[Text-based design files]
^^^^
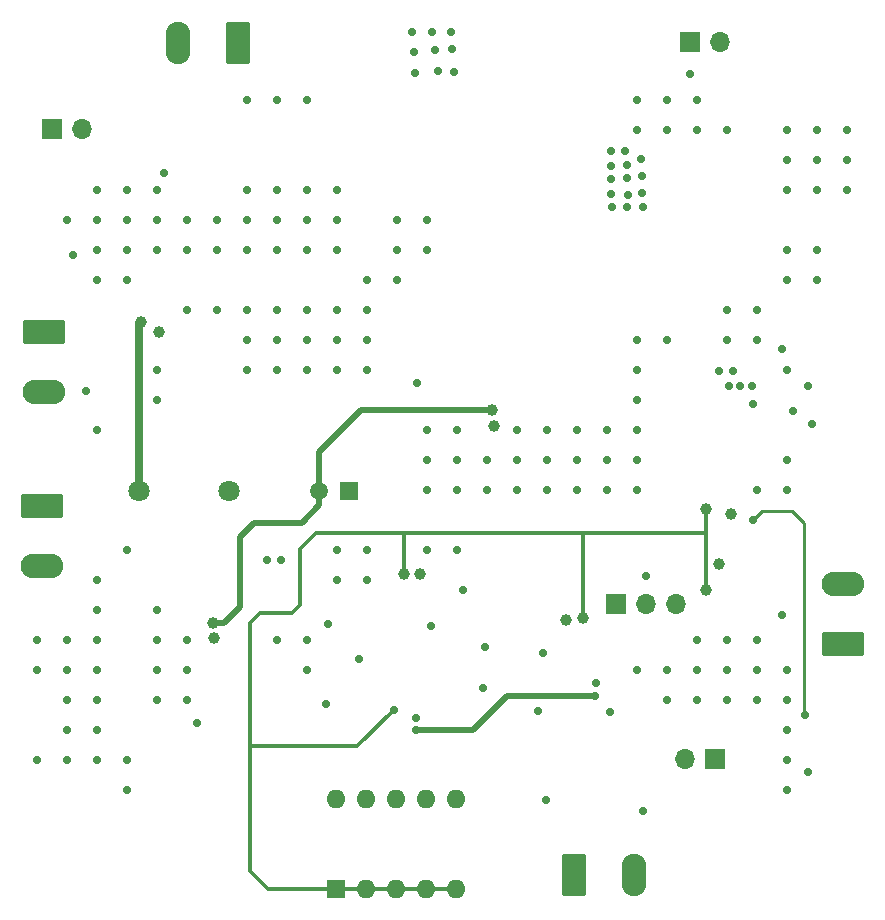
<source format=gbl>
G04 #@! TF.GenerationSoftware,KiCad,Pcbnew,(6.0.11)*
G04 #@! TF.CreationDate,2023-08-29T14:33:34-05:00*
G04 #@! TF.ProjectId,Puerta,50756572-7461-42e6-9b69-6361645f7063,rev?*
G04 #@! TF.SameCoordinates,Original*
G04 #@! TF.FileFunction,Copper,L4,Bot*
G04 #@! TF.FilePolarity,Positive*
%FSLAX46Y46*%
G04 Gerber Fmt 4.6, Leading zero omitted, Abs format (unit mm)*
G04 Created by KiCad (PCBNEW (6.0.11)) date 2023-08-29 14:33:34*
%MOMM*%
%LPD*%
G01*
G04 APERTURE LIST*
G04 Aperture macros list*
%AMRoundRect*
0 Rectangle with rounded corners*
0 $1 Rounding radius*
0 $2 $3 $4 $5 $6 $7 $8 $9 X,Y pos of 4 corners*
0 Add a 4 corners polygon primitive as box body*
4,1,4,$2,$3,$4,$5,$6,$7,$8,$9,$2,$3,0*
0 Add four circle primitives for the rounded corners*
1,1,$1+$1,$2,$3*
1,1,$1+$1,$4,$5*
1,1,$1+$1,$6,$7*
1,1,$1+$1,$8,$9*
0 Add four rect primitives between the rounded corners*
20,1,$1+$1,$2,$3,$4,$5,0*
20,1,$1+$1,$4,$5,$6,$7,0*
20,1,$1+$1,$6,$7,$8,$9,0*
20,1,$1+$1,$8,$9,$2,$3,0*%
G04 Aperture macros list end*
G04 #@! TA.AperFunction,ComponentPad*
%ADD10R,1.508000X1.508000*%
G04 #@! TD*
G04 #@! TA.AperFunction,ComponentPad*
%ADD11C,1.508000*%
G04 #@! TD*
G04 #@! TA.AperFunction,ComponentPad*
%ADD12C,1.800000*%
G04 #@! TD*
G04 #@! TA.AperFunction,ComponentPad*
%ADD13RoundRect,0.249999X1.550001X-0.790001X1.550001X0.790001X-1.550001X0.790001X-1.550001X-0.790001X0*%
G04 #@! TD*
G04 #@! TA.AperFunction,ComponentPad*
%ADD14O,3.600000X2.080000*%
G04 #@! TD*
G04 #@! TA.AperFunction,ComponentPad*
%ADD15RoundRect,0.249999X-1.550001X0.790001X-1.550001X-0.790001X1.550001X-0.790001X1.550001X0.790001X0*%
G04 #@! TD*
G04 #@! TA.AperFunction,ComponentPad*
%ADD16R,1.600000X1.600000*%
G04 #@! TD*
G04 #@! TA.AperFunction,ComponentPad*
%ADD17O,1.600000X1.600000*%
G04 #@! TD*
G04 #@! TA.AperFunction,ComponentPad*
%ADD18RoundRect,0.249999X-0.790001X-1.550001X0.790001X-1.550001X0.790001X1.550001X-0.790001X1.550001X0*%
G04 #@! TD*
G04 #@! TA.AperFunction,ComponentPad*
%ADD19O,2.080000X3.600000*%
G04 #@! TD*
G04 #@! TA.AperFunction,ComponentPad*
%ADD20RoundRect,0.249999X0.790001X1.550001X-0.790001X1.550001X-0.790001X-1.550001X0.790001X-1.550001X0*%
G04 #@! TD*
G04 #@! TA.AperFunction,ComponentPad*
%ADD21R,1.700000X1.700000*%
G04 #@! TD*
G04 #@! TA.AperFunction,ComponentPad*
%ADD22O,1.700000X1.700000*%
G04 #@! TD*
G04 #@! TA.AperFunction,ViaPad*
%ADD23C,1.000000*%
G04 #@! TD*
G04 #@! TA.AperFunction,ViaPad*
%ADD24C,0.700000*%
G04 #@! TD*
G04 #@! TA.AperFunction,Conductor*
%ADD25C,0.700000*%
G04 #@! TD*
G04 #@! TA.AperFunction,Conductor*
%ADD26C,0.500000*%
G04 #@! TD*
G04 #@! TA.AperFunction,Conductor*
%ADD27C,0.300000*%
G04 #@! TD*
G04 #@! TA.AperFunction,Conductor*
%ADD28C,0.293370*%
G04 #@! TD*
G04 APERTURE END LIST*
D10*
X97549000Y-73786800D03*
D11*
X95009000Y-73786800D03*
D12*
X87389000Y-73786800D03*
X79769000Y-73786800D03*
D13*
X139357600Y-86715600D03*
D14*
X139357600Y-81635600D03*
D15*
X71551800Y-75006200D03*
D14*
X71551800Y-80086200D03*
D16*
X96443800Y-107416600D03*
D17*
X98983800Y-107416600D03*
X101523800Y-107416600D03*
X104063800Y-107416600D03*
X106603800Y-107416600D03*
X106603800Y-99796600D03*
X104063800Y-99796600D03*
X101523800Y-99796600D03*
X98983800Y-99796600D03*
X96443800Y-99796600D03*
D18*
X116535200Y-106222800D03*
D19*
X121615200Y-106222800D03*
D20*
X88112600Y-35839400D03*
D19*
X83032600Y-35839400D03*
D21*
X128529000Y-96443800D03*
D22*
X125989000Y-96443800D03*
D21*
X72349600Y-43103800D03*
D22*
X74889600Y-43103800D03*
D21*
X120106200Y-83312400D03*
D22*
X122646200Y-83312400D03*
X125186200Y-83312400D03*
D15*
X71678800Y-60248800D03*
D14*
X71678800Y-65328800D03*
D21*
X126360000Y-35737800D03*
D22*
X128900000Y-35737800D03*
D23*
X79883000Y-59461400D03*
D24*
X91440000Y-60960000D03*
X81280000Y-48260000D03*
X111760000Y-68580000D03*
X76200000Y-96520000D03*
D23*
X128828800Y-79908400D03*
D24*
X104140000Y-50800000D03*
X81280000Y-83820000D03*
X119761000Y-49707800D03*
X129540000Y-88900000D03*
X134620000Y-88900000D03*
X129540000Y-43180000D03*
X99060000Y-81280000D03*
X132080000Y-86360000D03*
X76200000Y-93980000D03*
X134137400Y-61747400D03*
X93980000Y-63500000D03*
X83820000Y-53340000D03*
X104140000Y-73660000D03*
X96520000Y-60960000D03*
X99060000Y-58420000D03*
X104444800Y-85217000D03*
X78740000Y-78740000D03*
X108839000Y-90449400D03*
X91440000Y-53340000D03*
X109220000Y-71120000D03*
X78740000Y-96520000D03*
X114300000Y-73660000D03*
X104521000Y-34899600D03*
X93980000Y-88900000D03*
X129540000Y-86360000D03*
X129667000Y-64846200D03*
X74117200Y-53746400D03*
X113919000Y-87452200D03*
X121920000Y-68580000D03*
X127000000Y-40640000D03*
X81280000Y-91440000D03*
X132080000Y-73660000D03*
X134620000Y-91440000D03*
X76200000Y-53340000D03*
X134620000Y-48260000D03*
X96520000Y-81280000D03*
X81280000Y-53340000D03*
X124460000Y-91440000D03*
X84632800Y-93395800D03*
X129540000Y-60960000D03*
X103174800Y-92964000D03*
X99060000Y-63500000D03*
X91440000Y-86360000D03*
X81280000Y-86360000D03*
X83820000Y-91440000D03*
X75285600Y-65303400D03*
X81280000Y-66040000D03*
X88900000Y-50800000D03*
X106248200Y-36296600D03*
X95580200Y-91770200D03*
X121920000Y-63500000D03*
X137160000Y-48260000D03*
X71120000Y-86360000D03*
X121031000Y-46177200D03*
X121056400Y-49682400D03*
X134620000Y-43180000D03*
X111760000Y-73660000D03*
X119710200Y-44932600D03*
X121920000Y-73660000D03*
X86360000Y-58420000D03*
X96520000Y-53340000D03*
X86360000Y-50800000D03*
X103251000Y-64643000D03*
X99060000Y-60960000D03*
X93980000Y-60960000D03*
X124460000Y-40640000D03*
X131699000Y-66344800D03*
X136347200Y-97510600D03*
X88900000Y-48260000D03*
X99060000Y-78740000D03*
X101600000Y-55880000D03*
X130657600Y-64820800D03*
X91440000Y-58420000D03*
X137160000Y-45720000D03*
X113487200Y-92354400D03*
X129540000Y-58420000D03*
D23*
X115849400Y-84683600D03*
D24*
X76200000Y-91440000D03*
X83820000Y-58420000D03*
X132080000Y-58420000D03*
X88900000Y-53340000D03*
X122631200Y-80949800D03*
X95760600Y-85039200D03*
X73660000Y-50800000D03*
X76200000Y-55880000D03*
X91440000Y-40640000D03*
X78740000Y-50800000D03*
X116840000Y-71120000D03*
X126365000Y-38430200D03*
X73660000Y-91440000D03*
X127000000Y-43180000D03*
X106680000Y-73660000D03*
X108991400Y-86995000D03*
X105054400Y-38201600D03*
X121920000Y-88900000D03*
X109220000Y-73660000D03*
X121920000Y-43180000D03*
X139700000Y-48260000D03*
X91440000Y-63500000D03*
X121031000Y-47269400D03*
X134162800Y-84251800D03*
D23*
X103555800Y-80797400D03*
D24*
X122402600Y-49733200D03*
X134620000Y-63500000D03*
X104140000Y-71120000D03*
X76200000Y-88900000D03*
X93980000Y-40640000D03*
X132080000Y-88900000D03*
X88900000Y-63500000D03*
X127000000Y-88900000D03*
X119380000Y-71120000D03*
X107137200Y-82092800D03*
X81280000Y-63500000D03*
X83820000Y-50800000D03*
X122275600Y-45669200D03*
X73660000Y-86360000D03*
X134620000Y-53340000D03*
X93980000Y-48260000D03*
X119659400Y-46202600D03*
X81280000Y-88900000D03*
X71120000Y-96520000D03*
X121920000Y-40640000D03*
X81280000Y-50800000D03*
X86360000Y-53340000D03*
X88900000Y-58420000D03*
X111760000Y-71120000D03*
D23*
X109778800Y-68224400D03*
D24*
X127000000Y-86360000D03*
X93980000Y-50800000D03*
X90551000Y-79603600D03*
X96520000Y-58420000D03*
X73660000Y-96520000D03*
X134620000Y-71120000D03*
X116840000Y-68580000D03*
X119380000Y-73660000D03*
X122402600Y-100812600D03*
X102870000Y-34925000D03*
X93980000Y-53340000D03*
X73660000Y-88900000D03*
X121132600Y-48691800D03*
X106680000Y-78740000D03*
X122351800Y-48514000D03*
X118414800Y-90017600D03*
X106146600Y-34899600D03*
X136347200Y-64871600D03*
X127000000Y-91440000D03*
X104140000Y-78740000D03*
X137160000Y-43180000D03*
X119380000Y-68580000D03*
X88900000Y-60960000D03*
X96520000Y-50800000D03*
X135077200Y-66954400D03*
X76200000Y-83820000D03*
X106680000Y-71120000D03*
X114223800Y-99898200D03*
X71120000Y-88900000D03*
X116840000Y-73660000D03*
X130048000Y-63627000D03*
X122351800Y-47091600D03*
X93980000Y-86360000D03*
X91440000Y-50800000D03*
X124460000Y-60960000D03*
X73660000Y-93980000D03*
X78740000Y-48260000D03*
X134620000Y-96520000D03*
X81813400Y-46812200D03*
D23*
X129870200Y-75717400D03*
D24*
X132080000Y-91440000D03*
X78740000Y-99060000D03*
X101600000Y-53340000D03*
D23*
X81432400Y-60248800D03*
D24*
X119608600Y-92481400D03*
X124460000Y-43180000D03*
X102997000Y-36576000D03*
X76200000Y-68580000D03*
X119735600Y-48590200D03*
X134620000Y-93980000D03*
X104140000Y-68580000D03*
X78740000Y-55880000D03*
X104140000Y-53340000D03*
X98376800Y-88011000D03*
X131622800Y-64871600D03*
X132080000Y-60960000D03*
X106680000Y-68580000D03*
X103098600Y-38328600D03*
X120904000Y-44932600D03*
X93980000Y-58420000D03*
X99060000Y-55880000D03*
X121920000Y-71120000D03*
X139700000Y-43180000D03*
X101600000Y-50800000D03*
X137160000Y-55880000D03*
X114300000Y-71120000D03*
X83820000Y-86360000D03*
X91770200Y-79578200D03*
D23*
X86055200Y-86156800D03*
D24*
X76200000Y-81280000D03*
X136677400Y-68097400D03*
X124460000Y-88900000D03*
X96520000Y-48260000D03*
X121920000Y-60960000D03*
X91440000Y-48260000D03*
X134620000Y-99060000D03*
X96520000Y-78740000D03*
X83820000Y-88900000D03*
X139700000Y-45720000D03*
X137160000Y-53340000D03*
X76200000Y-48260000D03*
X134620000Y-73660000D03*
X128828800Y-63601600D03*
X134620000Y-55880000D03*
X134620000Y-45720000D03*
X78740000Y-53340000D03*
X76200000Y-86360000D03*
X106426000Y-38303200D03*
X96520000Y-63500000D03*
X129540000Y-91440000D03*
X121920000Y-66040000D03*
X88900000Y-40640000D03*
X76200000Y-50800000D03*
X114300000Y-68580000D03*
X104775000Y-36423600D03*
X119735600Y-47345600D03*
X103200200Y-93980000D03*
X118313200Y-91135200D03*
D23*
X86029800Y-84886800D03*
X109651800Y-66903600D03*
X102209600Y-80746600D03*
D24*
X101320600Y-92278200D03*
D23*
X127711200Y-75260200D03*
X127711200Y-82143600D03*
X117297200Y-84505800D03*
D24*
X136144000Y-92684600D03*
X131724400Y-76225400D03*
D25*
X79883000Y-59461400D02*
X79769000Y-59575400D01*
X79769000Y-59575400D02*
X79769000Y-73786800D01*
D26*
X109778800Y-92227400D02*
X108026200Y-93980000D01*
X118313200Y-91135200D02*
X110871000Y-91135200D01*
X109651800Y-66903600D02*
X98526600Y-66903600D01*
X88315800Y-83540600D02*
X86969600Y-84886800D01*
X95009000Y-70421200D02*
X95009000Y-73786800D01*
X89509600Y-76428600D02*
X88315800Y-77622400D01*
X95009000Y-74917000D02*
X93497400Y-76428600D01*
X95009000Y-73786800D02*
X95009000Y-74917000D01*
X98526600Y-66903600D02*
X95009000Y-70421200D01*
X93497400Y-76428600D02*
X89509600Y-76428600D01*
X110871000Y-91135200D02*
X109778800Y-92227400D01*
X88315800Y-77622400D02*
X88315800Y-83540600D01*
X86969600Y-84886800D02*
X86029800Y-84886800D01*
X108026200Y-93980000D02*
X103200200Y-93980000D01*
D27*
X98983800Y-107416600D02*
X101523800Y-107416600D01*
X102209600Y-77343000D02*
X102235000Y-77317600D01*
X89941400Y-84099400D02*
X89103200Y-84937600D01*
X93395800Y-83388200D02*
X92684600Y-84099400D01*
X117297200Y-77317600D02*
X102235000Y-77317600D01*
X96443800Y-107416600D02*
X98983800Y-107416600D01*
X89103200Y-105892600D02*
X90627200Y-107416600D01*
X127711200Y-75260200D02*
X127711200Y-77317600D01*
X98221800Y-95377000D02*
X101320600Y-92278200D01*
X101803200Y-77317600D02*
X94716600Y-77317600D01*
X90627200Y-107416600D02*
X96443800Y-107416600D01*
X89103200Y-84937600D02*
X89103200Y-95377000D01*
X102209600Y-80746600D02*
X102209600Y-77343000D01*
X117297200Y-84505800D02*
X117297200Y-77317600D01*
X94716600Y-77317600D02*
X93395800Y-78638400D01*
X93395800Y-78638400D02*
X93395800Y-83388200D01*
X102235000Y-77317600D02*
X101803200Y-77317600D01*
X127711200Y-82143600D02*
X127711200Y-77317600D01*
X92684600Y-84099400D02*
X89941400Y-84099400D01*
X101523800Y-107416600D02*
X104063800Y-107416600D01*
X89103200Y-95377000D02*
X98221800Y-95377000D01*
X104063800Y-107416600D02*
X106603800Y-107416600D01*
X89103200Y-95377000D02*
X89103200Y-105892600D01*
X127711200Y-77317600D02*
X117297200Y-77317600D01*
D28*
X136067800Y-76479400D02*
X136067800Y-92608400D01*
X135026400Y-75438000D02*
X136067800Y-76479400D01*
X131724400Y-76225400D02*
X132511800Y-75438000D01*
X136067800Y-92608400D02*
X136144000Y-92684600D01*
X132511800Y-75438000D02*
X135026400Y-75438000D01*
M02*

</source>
^^^^
* DIRECTIONS *
Among the lines above, find those with the word "format" and list them.

* EXPECTED ANSWER *
<source format=gbl>
G04 Gerber Fmt 4.6, Leading zero omitted, Abs format (unit mm)*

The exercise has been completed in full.